ASSIGNED TASK: The lines wanted are those from the one containing "Please describe this" to the last line of the entries below; output them exactly, leaving out pictures.

RECORDS SHOWN:
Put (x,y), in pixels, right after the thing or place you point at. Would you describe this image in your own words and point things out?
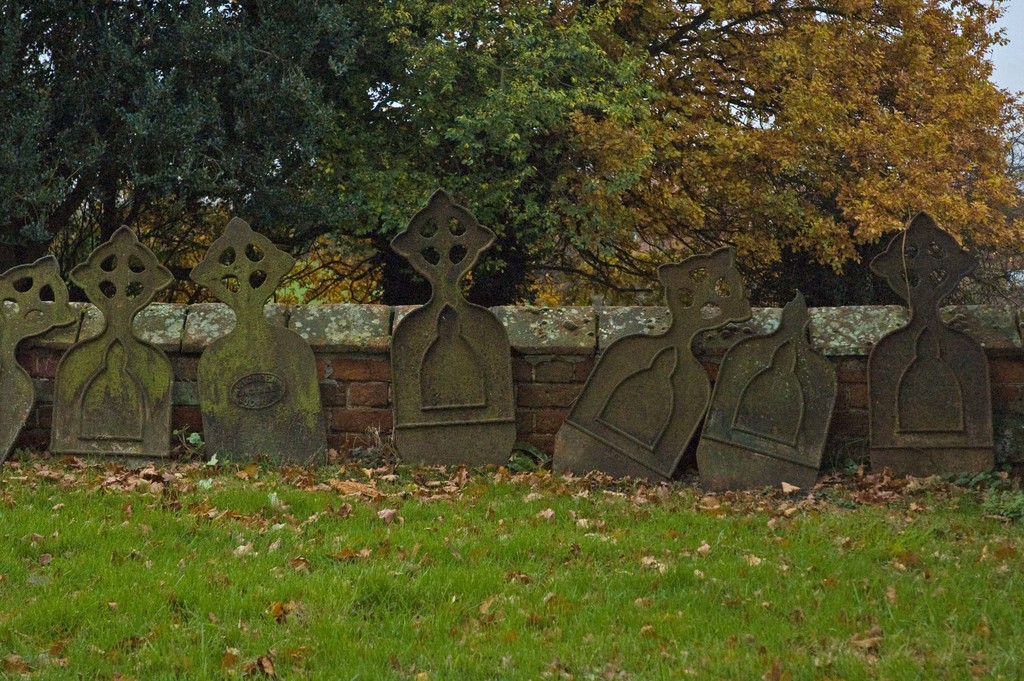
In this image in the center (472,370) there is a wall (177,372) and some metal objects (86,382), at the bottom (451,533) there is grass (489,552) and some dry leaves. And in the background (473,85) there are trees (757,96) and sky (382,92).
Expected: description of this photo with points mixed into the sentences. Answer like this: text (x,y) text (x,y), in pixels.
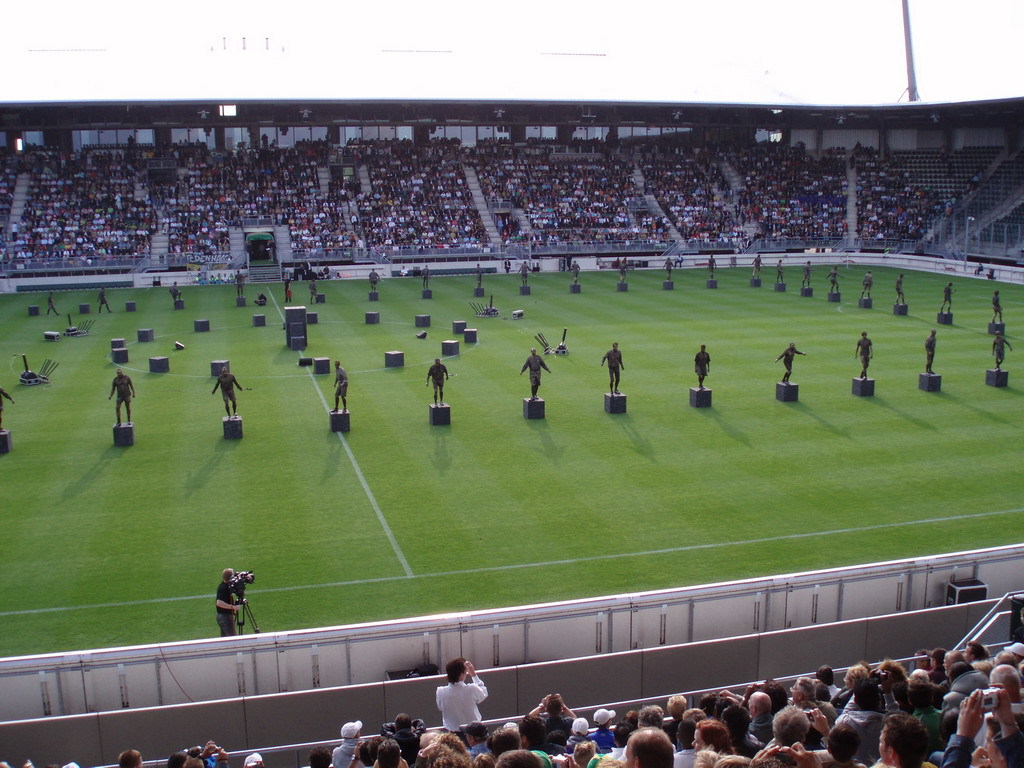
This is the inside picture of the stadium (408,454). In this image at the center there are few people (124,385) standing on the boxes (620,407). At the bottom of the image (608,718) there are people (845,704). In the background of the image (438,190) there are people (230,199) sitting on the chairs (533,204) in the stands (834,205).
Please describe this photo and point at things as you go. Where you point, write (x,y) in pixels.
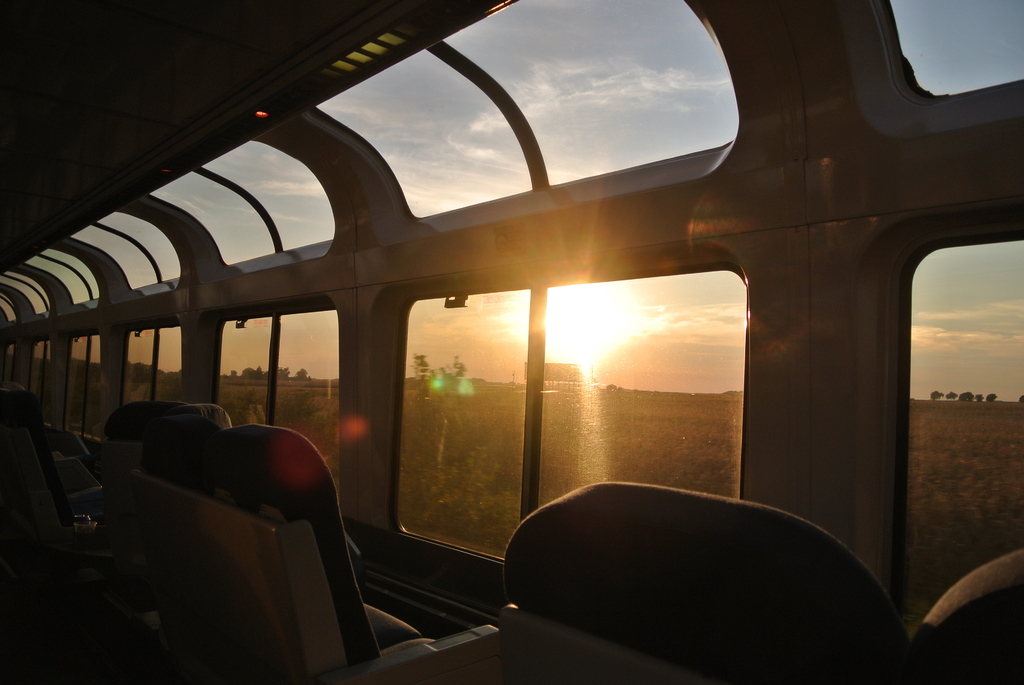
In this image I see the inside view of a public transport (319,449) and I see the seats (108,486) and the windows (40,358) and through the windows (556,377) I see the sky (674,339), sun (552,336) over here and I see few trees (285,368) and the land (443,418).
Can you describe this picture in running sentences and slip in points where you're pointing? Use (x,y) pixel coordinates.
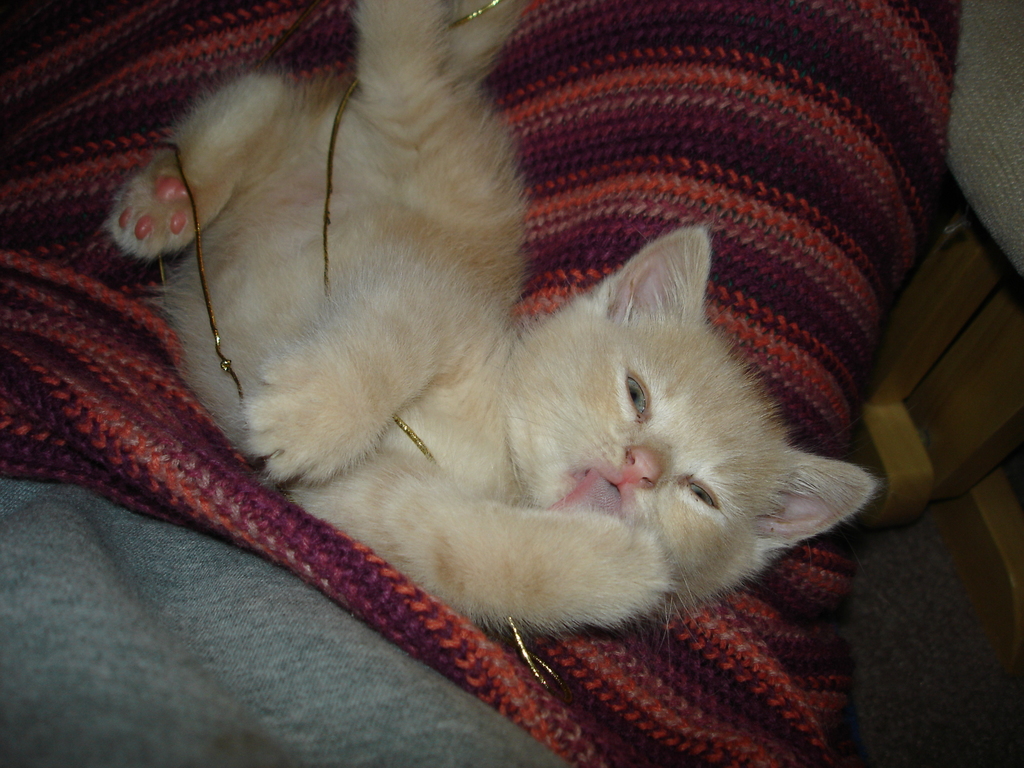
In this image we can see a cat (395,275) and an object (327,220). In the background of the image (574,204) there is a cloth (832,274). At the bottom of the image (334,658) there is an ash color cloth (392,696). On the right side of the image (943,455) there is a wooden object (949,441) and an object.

COMPLETED EXERCISE:
Please describe this photo and point at things as you go. Where you point, write (x,y) in pixels.
In this image I see the inside view of a public transport (319,449) and I see the seats (108,486) and the windows (40,358) and through the windows (556,377) I see the sky (674,339), sun (552,336) over here and I see few trees (285,368) and the land (443,418).
Can you describe this picture in running sentences and slip in points where you're pointing? Use (x,y) pixel coordinates.
In this image we can see a cat (395,275) and an object (327,220). In the background of the image (574,204) there is a cloth (832,274). At the bottom of the image (334,658) there is an ash color cloth (392,696). On the right side of the image (943,455) there is a wooden object (949,441) and an object.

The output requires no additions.